◆ Exercise description
Go to the line below that has "27: (41, 204, 1.42)", print it and each line after it exactly, and stop after the line that has "60: (429, 419, 0.67)"; leave out pictures.

Start of Block

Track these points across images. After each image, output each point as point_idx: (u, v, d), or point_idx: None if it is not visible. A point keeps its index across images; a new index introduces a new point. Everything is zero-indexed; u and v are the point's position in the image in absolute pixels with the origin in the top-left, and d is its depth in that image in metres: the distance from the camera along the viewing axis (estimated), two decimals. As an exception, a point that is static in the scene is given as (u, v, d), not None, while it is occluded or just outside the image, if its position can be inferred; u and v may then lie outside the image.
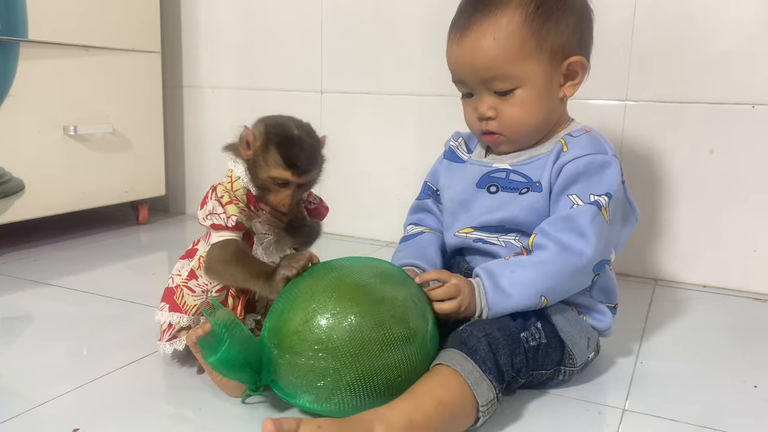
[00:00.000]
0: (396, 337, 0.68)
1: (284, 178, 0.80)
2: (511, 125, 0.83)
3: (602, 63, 1.28)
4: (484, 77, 0.82)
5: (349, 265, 0.75)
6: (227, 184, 0.83)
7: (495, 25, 0.80)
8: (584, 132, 0.84)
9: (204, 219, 0.82)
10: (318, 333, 0.67)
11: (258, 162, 0.81)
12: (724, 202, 1.25)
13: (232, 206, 0.81)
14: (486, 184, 0.86)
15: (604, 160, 0.80)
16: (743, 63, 1.19)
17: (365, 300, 0.69)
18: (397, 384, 0.68)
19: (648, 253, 1.32)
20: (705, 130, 1.24)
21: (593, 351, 0.85)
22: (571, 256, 0.76)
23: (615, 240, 0.82)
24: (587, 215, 0.77)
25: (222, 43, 1.71)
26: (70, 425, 0.71)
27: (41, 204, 1.42)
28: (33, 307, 1.10)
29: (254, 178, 0.82)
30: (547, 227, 0.78)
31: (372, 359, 0.67)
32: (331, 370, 0.67)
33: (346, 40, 1.54)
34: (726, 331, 1.07)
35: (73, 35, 1.44)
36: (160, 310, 0.85)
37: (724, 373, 0.90)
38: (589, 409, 0.78)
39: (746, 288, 1.25)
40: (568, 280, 0.78)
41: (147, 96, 1.66)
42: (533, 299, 0.76)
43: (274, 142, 0.80)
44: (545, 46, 0.80)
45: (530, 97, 0.81)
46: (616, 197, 0.80)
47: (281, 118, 0.84)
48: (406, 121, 1.51)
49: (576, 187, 0.79)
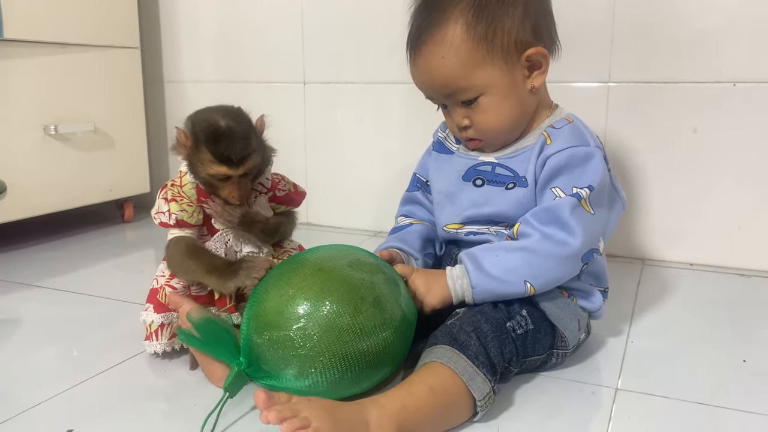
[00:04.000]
0: (375, 322, 0.69)
1: (222, 174, 0.78)
2: (486, 131, 0.83)
3: (584, 45, 1.29)
4: (445, 93, 0.82)
5: (325, 252, 0.76)
6: (177, 180, 0.83)
7: (440, 42, 0.79)
8: (566, 123, 0.83)
9: (153, 217, 0.83)
10: (296, 316, 0.69)
11: (194, 162, 0.80)
12: (708, 180, 1.26)
13: (174, 204, 0.81)
14: (472, 177, 0.86)
15: (587, 152, 0.80)
16: (724, 41, 1.20)
17: (342, 286, 0.70)
18: (376, 361, 0.70)
19: (634, 234, 1.33)
20: (688, 109, 1.25)
21: (584, 332, 0.86)
22: (555, 245, 0.76)
23: (602, 229, 0.82)
24: (566, 207, 0.77)
25: (202, 37, 1.69)
26: (64, 426, 0.70)
27: (25, 205, 1.40)
28: (21, 310, 1.09)
29: (197, 176, 0.82)
30: (530, 218, 0.79)
31: (349, 344, 0.68)
32: (312, 343, 0.68)
33: (327, 29, 1.53)
34: (713, 307, 1.08)
35: (49, 33, 1.42)
36: (144, 310, 0.85)
37: (713, 348, 0.91)
38: (583, 389, 0.79)
39: (732, 265, 1.26)
40: (554, 269, 0.77)
41: (128, 92, 1.64)
42: (518, 285, 0.76)
43: (202, 141, 0.78)
44: (495, 49, 0.79)
45: (496, 101, 0.81)
46: (600, 188, 0.80)
47: (207, 112, 0.81)
48: (391, 110, 1.50)
49: (559, 179, 0.79)
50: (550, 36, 0.84)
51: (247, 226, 0.83)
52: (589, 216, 0.78)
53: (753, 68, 1.19)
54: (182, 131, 0.80)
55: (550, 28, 0.84)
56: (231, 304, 0.82)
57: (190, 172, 0.82)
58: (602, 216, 0.81)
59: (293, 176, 0.93)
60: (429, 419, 0.67)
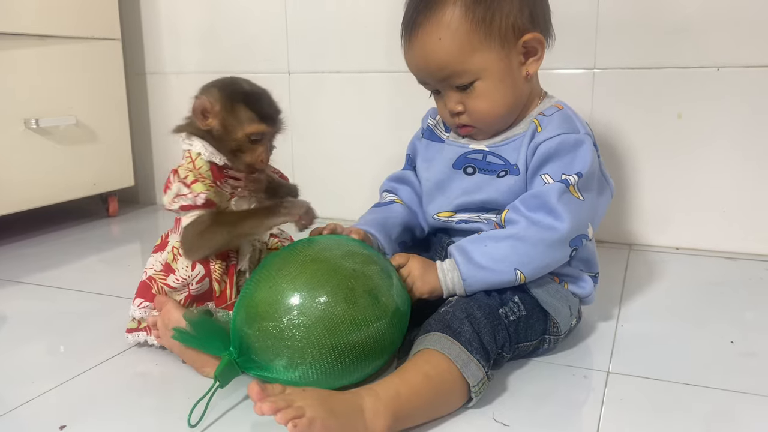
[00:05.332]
0: (367, 313, 0.69)
1: (261, 132, 0.81)
2: (481, 117, 0.83)
3: (569, 32, 1.29)
4: (440, 77, 0.81)
5: (317, 243, 0.76)
6: (188, 164, 0.81)
7: (437, 24, 0.78)
8: (557, 110, 0.83)
9: (171, 203, 0.81)
10: (287, 308, 0.68)
11: (227, 126, 0.80)
12: (693, 164, 1.27)
13: (198, 184, 0.79)
14: (462, 165, 0.86)
15: (577, 139, 0.80)
16: (707, 26, 1.21)
17: (334, 277, 0.70)
18: (368, 352, 0.70)
19: (621, 219, 1.34)
20: (672, 94, 1.25)
21: (576, 318, 0.86)
22: (542, 231, 0.76)
23: (591, 214, 0.82)
24: (554, 193, 0.77)
25: (184, 27, 1.67)
26: (55, 423, 0.70)
27: (6, 201, 1.38)
28: (5, 307, 1.07)
29: (222, 146, 0.81)
30: (519, 204, 0.79)
31: (341, 336, 0.68)
32: (303, 334, 0.67)
33: (311, 18, 1.52)
34: (700, 290, 1.10)
35: (28, 25, 1.39)
36: (139, 306, 0.83)
37: (701, 331, 0.92)
38: (575, 373, 0.79)
39: (717, 248, 1.28)
40: (542, 254, 0.77)
41: (110, 85, 1.61)
42: (509, 273, 0.77)
43: (239, 101, 0.80)
44: (493, 33, 0.78)
45: (492, 86, 0.80)
46: (589, 174, 0.79)
47: (227, 79, 0.84)
48: (377, 99, 1.50)
49: (548, 166, 0.80)
50: (546, 23, 0.84)
51: (272, 191, 0.84)
52: (577, 201, 0.78)
53: (736, 53, 1.20)
54: (206, 99, 0.80)
55: (546, 15, 0.84)
56: (230, 302, 0.81)
57: (211, 143, 0.81)
58: (591, 202, 0.81)
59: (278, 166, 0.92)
60: (424, 406, 0.67)
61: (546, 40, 0.83)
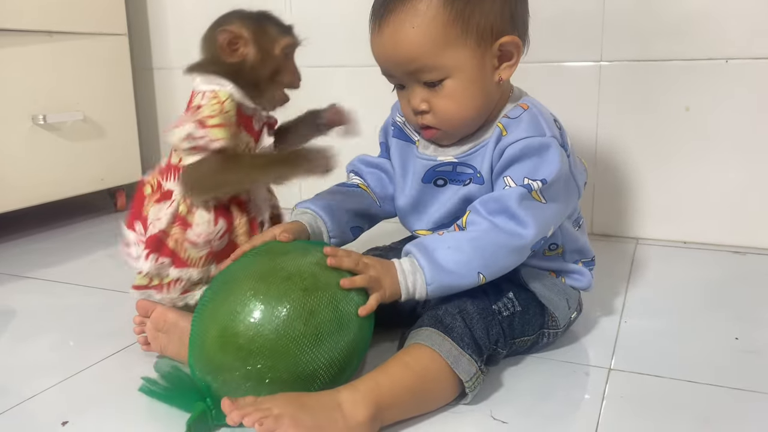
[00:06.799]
0: (326, 324, 0.67)
1: (293, 43, 0.87)
2: (446, 119, 0.78)
3: (576, 24, 1.28)
4: (408, 69, 0.76)
5: (256, 267, 0.71)
6: (215, 104, 0.78)
7: (413, 11, 0.73)
8: (522, 110, 0.78)
9: (180, 142, 0.77)
10: (237, 341, 0.65)
11: (263, 47, 0.83)
12: (701, 158, 1.25)
13: (218, 130, 0.76)
14: (432, 178, 0.83)
15: (542, 143, 0.75)
16: (716, 17, 1.19)
17: (282, 291, 0.67)
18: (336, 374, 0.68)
19: (628, 213, 1.33)
20: (680, 87, 1.24)
21: (575, 311, 0.85)
22: (506, 236, 0.73)
23: (555, 218, 0.78)
24: (514, 197, 0.73)
25: (190, 22, 1.67)
26: (59, 418, 0.70)
27: (15, 197, 1.39)
28: (14, 302, 1.08)
29: (259, 74, 0.83)
30: (479, 206, 0.75)
31: (302, 351, 0.65)
32: (267, 369, 0.65)
33: (315, 11, 1.51)
34: (707, 285, 1.08)
35: (35, 21, 1.40)
36: (154, 261, 0.80)
37: (706, 327, 0.91)
38: (576, 370, 0.79)
39: (725, 242, 1.27)
40: (504, 258, 0.74)
41: (117, 80, 1.62)
42: (472, 276, 0.73)
43: (266, 23, 0.86)
44: (471, 30, 0.73)
45: (462, 86, 0.75)
46: (555, 181, 0.75)
47: (234, 11, 0.89)
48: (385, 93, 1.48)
49: (511, 169, 0.76)
50: (524, 27, 0.79)
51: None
52: (539, 205, 0.75)
53: (745, 45, 1.18)
54: (232, 30, 0.83)
55: (525, 20, 0.80)
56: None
57: (249, 71, 0.83)
58: (555, 206, 0.77)
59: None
60: (408, 395, 0.66)
61: (522, 46, 0.78)
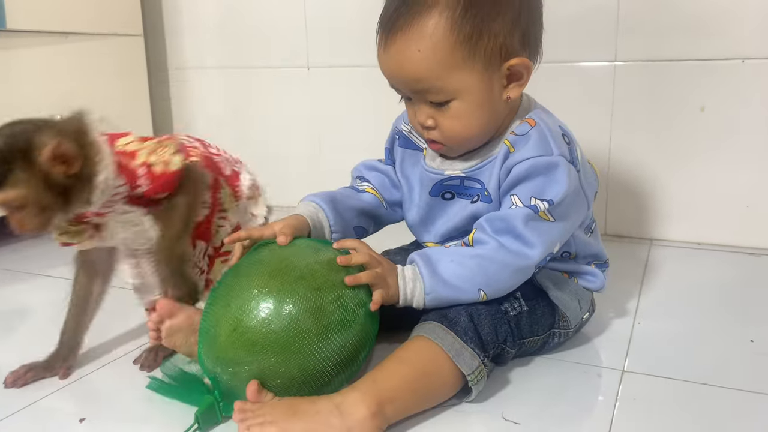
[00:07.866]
0: (334, 323, 0.67)
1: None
2: (452, 137, 0.77)
3: (590, 24, 1.27)
4: (414, 89, 0.75)
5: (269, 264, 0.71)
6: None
7: (419, 33, 0.71)
8: (529, 127, 0.76)
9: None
10: (250, 337, 0.65)
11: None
12: (717, 158, 1.24)
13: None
14: (439, 192, 0.83)
15: (549, 162, 0.74)
16: (731, 17, 1.18)
17: (293, 290, 0.67)
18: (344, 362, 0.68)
19: (642, 213, 1.32)
20: (695, 87, 1.23)
21: (587, 311, 0.85)
22: (512, 256, 0.73)
23: (562, 235, 0.78)
24: (520, 218, 0.73)
25: (205, 23, 1.68)
26: (76, 415, 0.71)
27: (33, 195, 1.41)
28: (31, 299, 1.10)
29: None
30: (485, 224, 0.75)
31: (312, 348, 0.66)
32: (277, 364, 0.66)
33: (330, 12, 1.52)
34: (721, 287, 1.08)
35: (51, 22, 1.42)
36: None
37: (720, 329, 0.90)
38: (588, 371, 0.79)
39: (740, 243, 1.25)
40: (509, 278, 0.74)
41: (132, 80, 1.63)
42: (472, 292, 0.73)
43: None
44: (478, 53, 0.72)
45: (468, 108, 0.74)
46: (562, 200, 0.74)
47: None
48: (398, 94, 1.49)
49: (519, 187, 0.75)
50: (536, 44, 0.78)
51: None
52: (546, 224, 0.74)
53: (761, 45, 1.17)
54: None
55: (538, 36, 0.78)
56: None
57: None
58: (563, 223, 0.76)
59: (298, 161, 0.91)
60: (407, 389, 0.67)
61: (534, 62, 0.77)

End of Block

◆ Expected answer
27: (41, 204, 1.42)
28: (33, 307, 1.10)
29: (254, 178, 0.82)
30: (547, 227, 0.78)
31: (372, 359, 0.67)
32: (331, 370, 0.67)
33: (346, 40, 1.54)
34: (726, 331, 1.07)
35: (73, 35, 1.44)
36: (160, 310, 0.85)
37: (724, 373, 0.90)
38: (589, 409, 0.78)
39: (746, 288, 1.25)
40: (568, 280, 0.78)
41: (147, 96, 1.66)
42: (533, 299, 0.76)
43: (274, 142, 0.80)
44: (545, 46, 0.80)
45: (530, 97, 0.81)
46: (616, 197, 0.80)
47: (281, 118, 0.84)
48: (406, 121, 1.51)
49: (576, 187, 0.79)
[00:04.000]
0: (375, 322, 0.69)
1: (222, 174, 0.78)
2: (486, 131, 0.83)
3: (584, 45, 1.29)
4: (445, 93, 0.82)
5: (325, 252, 0.76)
6: (177, 180, 0.83)
7: (440, 42, 0.79)
8: (566, 123, 0.83)
9: (153, 217, 0.83)
10: (296, 316, 0.69)
11: (194, 162, 0.80)
12: (708, 180, 1.26)
13: (174, 204, 0.81)
14: (472, 177, 0.86)
15: (587, 152, 0.80)
16: (724, 41, 1.20)
17: (342, 286, 0.70)
18: (376, 361, 0.70)
19: (634, 234, 1.33)
20: (688, 109, 1.25)
21: (584, 332, 0.86)
22: (555, 245, 0.76)
23: (602, 229, 0.82)
24: (566, 207, 0.77)
25: (202, 37, 1.69)
26: (64, 426, 0.70)
27: (25, 205, 1.40)
28: (21, 310, 1.09)
29: (197, 176, 0.82)
30: (530, 218, 0.79)
31: (349, 344, 0.68)
32: (312, 343, 0.68)
33: (327, 29, 1.53)
34: (713, 307, 1.08)
35: (49, 33, 1.42)
36: (144, 310, 0.85)
37: (713, 348, 0.91)
38: (583, 389, 0.79)
39: (732, 265, 1.26)
40: (554, 269, 0.77)
41: (128, 92, 1.64)
42: (518, 285, 0.76)
43: (202, 141, 0.78)
44: (495, 49, 0.79)
45: (496, 101, 0.81)
46: (600, 188, 0.80)
47: (207, 112, 0.81)
48: (391, 110, 1.50)
49: (559, 179, 0.79)
50: (550, 36, 0.84)
51: (247, 226, 0.83)
52: (589, 216, 0.78)
53: (753, 68, 1.19)
54: (182, 131, 0.80)
55: (550, 28, 0.84)
56: (231, 304, 0.82)
57: (190, 172, 0.82)
58: (602, 216, 0.81)
59: (293, 176, 0.93)
60: (429, 419, 0.67)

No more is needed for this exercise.